_What is needed_: In the records below, find the line with "Program Studi S2 – Teknik Sipil (Kelas" and repeat exactly every line from it through the line with "Sursă foto: IPJ Constanța". Pictures stay out.

_Data in this exercise_:
+ + + + + + +

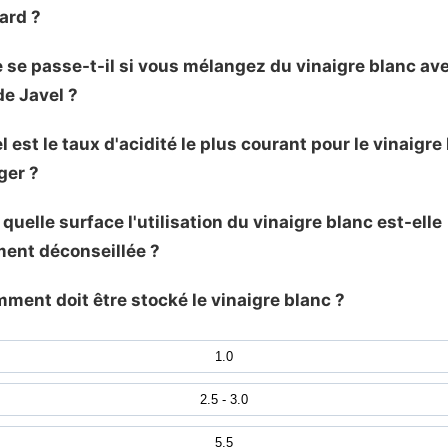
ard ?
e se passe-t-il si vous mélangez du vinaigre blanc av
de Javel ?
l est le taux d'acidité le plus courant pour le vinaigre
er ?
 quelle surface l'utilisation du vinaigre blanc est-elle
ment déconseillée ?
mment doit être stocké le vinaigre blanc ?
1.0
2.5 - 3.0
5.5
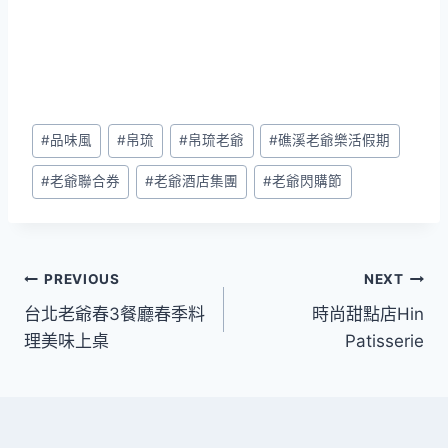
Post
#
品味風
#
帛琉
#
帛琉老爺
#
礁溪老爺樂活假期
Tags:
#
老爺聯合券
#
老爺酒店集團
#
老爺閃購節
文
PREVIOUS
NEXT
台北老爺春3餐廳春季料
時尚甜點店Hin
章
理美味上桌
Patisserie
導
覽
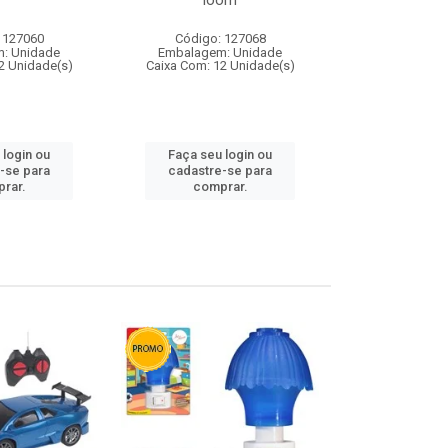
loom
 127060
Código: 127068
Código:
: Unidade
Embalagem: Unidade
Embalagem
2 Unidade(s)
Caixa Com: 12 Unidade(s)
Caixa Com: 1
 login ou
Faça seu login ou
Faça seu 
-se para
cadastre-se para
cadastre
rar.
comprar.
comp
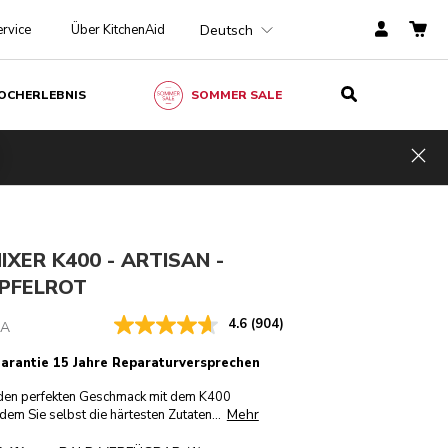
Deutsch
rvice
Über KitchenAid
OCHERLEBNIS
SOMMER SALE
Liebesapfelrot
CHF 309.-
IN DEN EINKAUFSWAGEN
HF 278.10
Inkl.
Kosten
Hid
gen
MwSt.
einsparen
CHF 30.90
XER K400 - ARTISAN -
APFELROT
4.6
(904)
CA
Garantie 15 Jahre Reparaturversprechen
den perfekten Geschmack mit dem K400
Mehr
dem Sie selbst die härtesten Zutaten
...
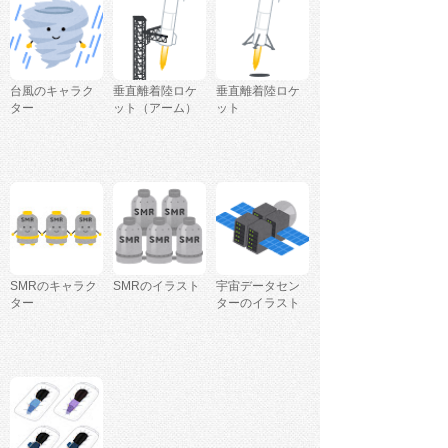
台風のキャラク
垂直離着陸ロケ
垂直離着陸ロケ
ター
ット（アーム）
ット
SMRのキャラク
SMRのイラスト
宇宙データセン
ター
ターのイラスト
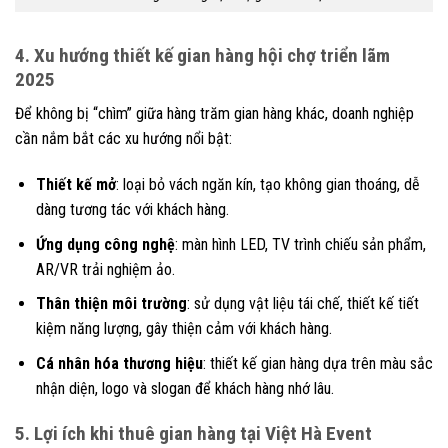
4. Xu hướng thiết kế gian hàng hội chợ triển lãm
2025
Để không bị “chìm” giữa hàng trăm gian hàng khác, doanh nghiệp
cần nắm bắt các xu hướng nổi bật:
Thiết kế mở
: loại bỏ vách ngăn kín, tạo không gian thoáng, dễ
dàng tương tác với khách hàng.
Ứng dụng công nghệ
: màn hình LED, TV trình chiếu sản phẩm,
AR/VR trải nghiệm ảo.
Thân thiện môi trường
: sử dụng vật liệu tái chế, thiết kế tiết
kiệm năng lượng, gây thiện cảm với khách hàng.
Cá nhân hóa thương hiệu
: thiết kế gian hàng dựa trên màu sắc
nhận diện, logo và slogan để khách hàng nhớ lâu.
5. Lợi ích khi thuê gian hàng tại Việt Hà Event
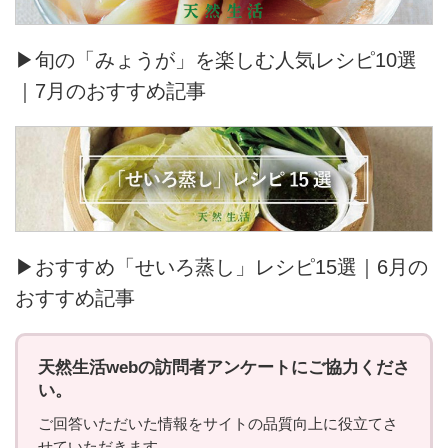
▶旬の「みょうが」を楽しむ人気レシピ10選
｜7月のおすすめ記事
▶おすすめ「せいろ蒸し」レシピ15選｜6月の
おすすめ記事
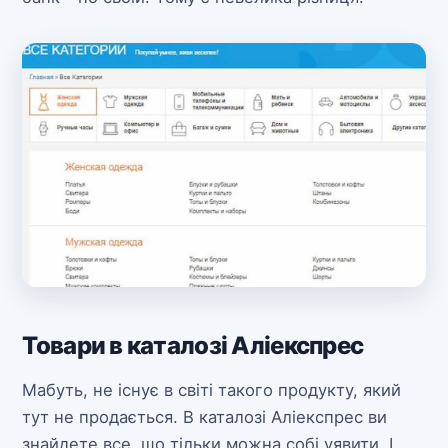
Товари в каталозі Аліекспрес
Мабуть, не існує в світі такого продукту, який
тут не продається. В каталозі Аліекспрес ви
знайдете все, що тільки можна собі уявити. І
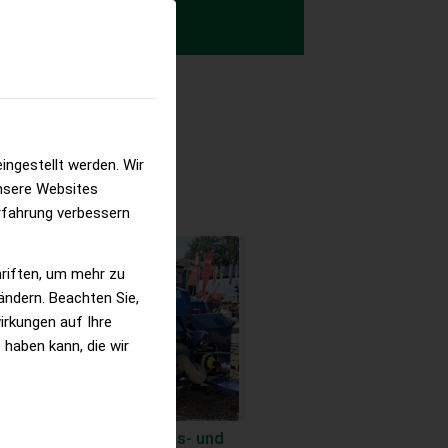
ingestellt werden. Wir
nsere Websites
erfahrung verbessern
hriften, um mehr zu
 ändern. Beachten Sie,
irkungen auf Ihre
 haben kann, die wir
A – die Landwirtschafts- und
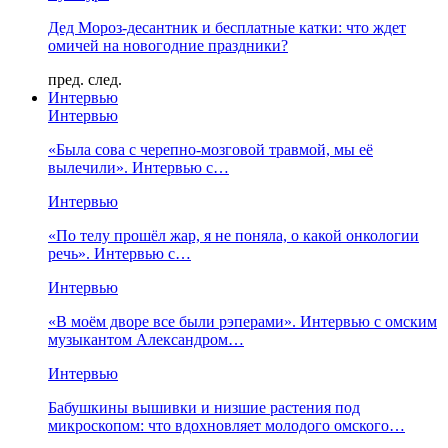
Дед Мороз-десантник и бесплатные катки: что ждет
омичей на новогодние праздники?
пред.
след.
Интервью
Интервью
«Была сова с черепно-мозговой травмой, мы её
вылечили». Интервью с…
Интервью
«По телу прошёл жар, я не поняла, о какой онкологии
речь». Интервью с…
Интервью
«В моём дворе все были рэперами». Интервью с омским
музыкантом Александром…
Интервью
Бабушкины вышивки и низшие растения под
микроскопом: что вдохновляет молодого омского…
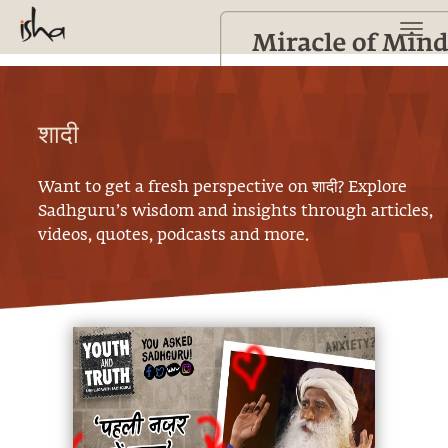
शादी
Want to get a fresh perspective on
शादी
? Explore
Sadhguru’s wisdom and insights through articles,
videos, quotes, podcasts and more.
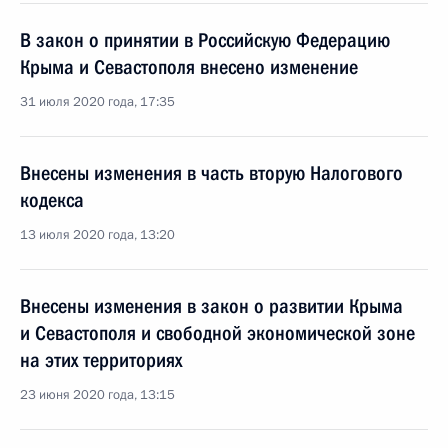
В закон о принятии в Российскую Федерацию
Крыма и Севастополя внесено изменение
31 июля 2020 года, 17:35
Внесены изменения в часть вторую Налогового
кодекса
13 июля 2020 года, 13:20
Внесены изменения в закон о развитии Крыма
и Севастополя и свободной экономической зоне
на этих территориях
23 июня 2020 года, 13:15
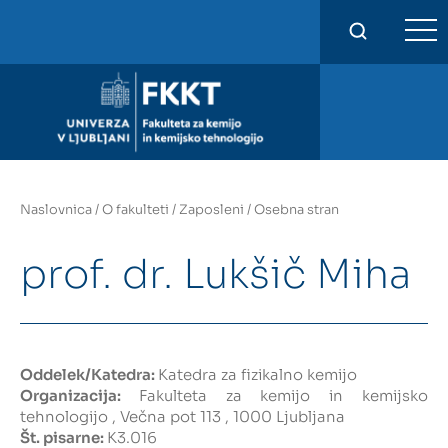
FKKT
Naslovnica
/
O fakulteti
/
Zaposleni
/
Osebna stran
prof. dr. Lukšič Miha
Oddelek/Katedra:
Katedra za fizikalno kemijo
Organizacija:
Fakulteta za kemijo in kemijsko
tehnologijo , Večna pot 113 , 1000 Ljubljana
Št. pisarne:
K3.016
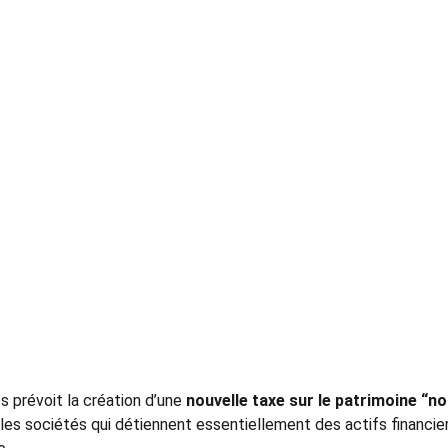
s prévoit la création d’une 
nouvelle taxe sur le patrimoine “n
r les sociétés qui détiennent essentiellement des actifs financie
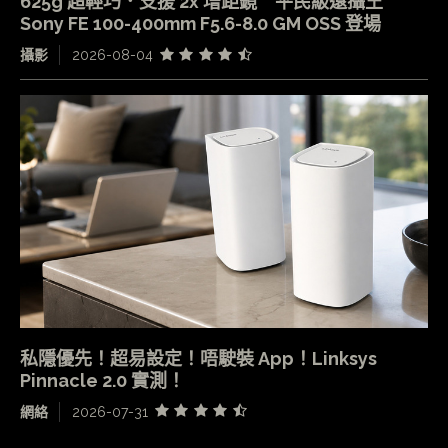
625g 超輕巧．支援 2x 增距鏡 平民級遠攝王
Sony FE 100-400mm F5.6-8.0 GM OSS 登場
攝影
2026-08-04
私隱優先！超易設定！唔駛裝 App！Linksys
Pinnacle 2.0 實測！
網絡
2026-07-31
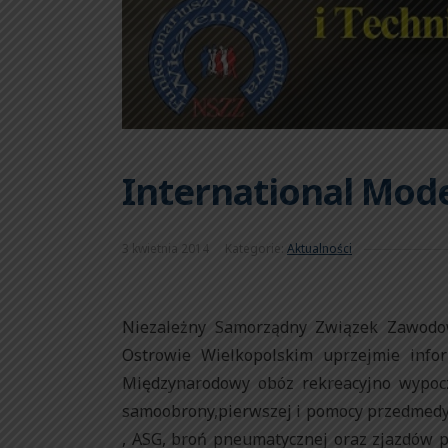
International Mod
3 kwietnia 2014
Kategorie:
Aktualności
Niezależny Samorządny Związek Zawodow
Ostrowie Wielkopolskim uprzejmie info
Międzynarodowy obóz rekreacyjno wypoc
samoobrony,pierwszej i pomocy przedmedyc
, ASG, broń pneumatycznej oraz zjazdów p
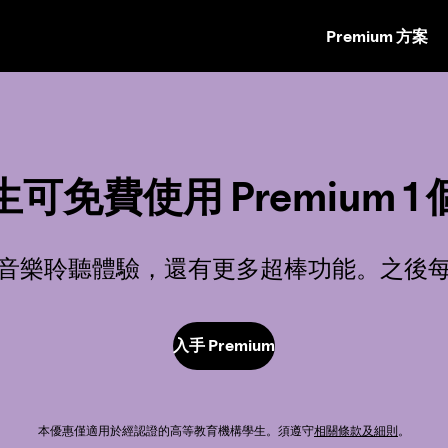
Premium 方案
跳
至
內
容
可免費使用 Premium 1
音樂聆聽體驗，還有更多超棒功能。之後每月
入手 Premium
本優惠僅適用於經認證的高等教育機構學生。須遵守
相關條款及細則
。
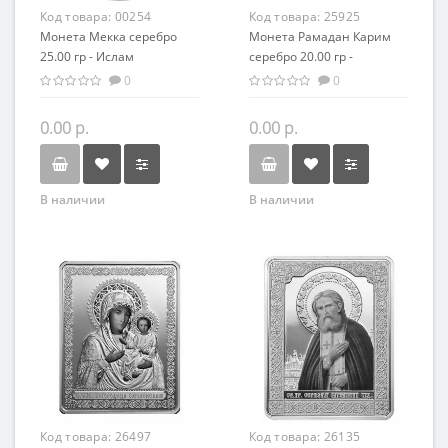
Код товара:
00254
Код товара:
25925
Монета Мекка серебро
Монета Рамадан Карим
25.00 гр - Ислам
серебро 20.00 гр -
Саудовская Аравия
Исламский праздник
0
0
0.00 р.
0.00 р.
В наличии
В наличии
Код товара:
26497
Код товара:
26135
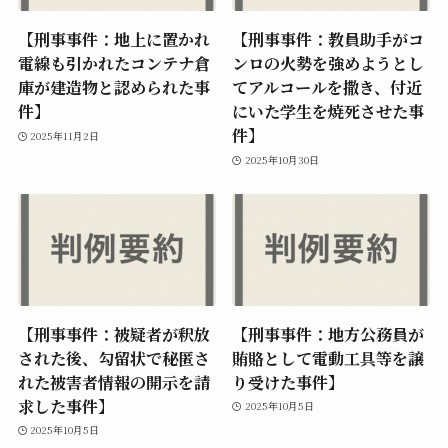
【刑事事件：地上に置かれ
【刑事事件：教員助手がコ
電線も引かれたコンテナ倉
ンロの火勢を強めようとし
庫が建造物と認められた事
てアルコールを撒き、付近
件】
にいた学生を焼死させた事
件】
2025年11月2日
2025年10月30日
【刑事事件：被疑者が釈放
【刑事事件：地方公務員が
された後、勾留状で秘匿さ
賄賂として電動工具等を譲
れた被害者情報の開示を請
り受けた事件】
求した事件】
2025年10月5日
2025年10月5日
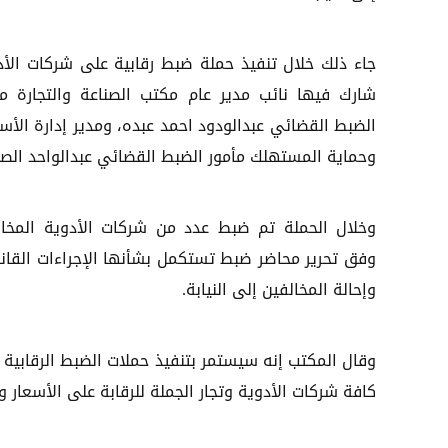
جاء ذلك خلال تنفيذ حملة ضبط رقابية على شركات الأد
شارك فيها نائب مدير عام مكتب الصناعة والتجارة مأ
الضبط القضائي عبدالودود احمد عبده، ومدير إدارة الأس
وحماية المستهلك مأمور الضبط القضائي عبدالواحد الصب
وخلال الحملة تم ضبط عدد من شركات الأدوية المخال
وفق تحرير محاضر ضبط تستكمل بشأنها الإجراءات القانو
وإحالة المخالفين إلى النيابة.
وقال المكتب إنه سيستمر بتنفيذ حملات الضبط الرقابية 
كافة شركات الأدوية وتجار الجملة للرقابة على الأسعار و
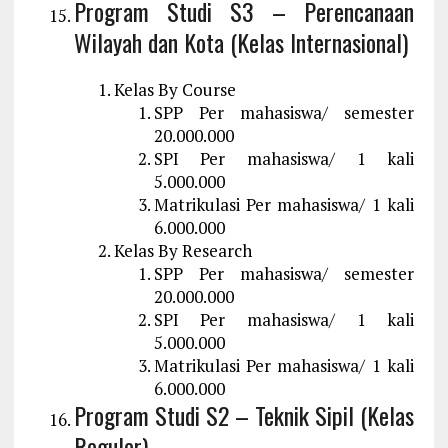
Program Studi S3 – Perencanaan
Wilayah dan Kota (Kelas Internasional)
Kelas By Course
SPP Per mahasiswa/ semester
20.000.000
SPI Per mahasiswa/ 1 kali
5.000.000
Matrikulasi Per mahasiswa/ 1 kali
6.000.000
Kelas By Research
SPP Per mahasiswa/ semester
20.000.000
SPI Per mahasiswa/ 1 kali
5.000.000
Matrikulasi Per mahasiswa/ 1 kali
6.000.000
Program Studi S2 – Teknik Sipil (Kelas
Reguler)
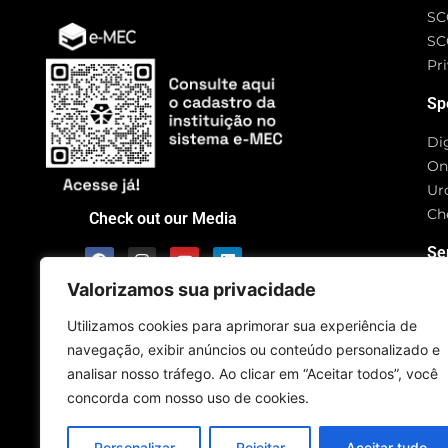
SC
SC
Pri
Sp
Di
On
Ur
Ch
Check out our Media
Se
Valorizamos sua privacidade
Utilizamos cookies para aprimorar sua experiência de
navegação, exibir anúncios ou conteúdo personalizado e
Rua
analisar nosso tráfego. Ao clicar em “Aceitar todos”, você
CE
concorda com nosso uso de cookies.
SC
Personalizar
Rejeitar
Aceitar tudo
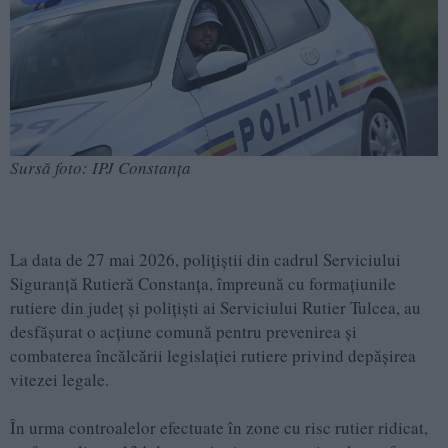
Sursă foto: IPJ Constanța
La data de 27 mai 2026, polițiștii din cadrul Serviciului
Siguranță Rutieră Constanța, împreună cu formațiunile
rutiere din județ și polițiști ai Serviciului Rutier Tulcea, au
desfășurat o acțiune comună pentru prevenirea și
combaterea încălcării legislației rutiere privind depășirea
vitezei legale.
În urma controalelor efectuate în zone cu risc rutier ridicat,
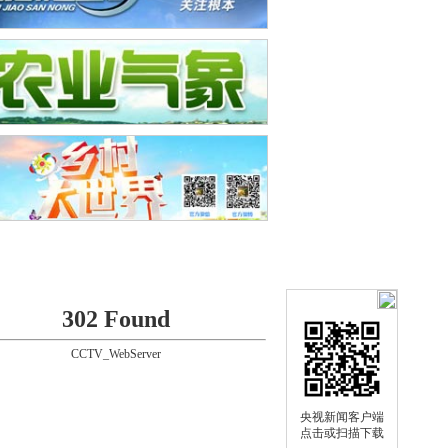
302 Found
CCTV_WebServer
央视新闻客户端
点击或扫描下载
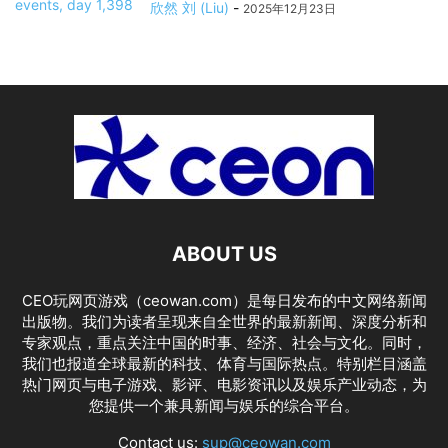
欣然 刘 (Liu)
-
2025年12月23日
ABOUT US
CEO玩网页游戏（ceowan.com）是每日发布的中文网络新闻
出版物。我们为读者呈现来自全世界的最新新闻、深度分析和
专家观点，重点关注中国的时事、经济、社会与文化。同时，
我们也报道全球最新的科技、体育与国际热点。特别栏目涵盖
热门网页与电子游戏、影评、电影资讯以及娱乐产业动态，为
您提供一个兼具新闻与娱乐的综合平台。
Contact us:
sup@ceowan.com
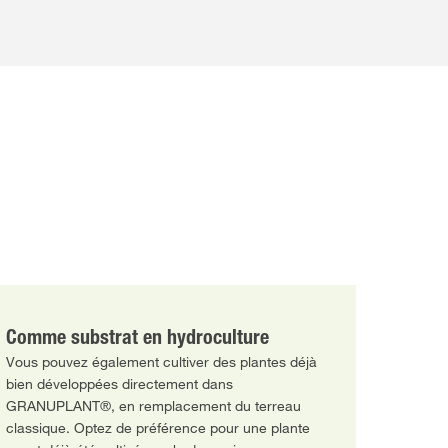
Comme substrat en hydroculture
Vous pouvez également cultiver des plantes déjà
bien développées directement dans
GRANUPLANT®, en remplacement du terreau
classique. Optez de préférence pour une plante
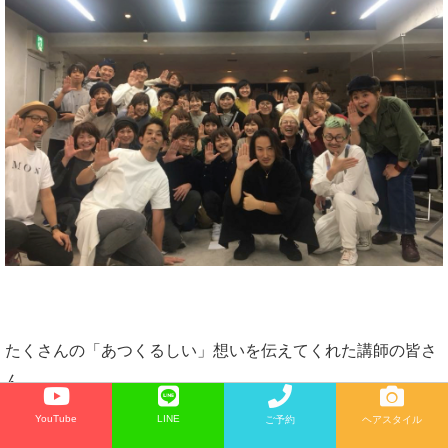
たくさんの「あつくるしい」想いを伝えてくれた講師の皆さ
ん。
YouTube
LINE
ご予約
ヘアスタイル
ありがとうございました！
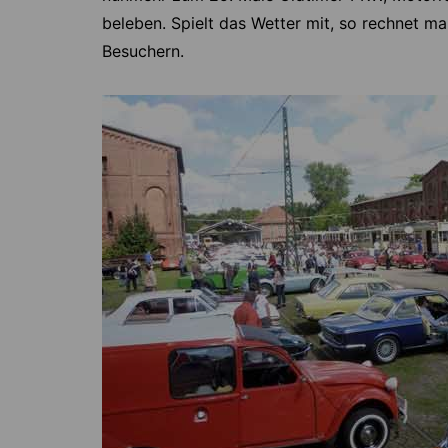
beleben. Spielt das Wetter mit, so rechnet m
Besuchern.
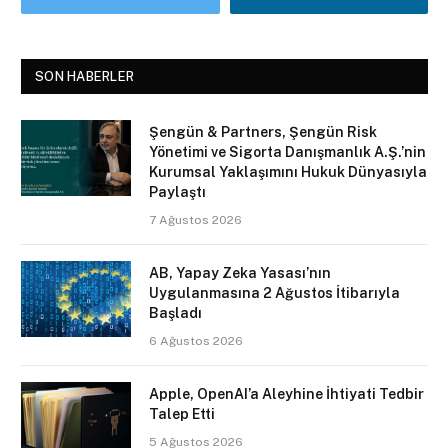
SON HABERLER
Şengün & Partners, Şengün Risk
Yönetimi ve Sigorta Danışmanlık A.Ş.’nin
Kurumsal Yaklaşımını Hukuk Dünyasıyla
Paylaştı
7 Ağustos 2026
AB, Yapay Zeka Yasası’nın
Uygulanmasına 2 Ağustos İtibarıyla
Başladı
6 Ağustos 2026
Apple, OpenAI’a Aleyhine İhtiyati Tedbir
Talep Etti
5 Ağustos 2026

+ + + + + + +

_Reply to the task_:
Program Studi S2 – Teknik Sipil (Kelas
Reguler)
SC
SC
Pri
Sp
Di
On
Ur
Ch
Check out our Media
Se
Valorizamos sua privacidade
Utilizamos cookies para aprimorar sua experiência de
navegação, exibir anúncios ou conteúdo personalizado e
Rua
analisar nosso tráfego. Ao clicar em “Aceitar todos”, você
CE
concorda com nosso uso de cookies.
SC
Personalizar
Rejeitar
Aceitar tudo
Sursă foto: IPJ Constanța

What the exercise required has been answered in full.